Smaller companies typically face relatively higher expenses and generate less in investment returns than the large insurers, according to James E. Bachman, vp at General Re-New England Asset Management Inc. in Farmington, Conn.

Speaking last month at the 103rd annual convention of the National Assn. of Mutual Insurance Cos. in Orlando, Fla., Mr. Bachman said expense ratio is "where things start to get a little rocky for the smaller companies."

He noted that, from 1993 to 1997, companies with less than $25 million in assets had average expense ratios of 35.7%, considerably higher than the industry average of 25.7%.

The "great news" is that smaller companies "tend to have vastly superior loss ratios," than larger ones, Mr.
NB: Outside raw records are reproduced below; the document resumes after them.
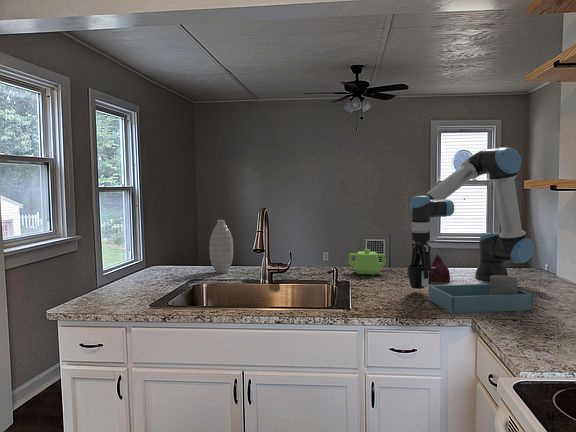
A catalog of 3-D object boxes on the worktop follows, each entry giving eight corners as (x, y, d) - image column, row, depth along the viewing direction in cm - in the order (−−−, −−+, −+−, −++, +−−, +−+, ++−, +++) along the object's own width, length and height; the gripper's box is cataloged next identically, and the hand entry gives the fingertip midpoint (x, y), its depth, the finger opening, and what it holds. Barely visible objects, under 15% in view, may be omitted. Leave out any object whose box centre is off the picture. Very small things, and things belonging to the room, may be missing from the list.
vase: (236, 270, 260) (236, 219, 258) (228, 275, 248) (228, 221, 246) (215, 269, 263) (214, 219, 261) (206, 274, 251) (205, 221, 249)
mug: (435, 290, 199) (435, 268, 199) (406, 288, 204) (406, 266, 203) (437, 286, 207) (437, 264, 206) (409, 284, 211) (409, 263, 211)
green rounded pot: (348, 269, 264) (348, 246, 263) (384, 270, 261) (385, 246, 260) (347, 275, 246) (347, 250, 245) (387, 276, 243) (387, 251, 242)
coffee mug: (520, 306, 179) (521, 280, 179) (493, 306, 181) (494, 280, 180) (509, 298, 193) (509, 273, 192) (483, 297, 194) (484, 273, 193)
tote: (502, 297, 198) (502, 283, 198) (532, 310, 178) (533, 294, 178) (429, 300, 194) (429, 285, 194) (451, 313, 174) (452, 297, 174)
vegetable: (442, 290, 226) (442, 261, 221) (423, 283, 234) (423, 256, 229) (454, 281, 232) (454, 253, 227) (435, 276, 240) (435, 248, 235)
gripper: (403, 229, 214) (403, 279, 216) (422, 234, 193) (422, 289, 195) (419, 228, 215) (419, 278, 217) (439, 234, 194) (439, 288, 196)
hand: (420, 283), depth 206 cm, fingers closed on mug, 8 cm apart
Bachman said.

"However, the price for that looks to be increased volatility in the loss ratio," he said. "So, on the one hand, we have a tremendously wonderful loss ratio for the smaller company, but it's unpredictable."

And smaller companies' investment yields trail those of their larger counterparts significantly, averaging 5.1% for companies with less than $25 million in assets vs. an industry average of 5.9%.

Among the factors affecting smaller companies' investment returns are the heightened impact that certain regulations have on them, Mr. Bachman suggested.

"There are rules that all of us have to live by in the investment of money that is generated in the insurance industry," he said. "As you look at the situation, this is one of the obstacles that is confronting the smaller companies more than the larger organizations."

Among those regulations are the "per name" limits that typically restrict investments, except in U.S. government securities, to no more than 5% of an insurer's admitted assets in a given entities' securities.

For small insurers, that restriction means they are often executing their trades in "odd lots," rather than the "round lots" that typically trade in $1 million increments. Trading in odd lots raises the costs of those transactions.

There are no simple solutions to the problem, Mr. Bachman said, in large part because of external factors such as regulations and the higher execution costs of the small companies' trades.

Small insurance companies can seek to change some internal factors however, that could improve their picture. One is to look for ways to improve operating results, Mr. Bachman said.

Another is to change their investment asset allocation. Smaller companies typically have a greater percentage of their portfolios in U.S. government securities and other securities with higher ratings and shorter maturities than do large companies. Moving some of those investments to higher-yielding securities could be one way to improve investment results.

Changes in management practices and relationships also could potentially help smaller companies improve their competitive position in comparison with the large company "Goliaths," Mr. Bachman suggested. Again, modifying long-held relationships could be difficult "but might be something you want to look at," he said.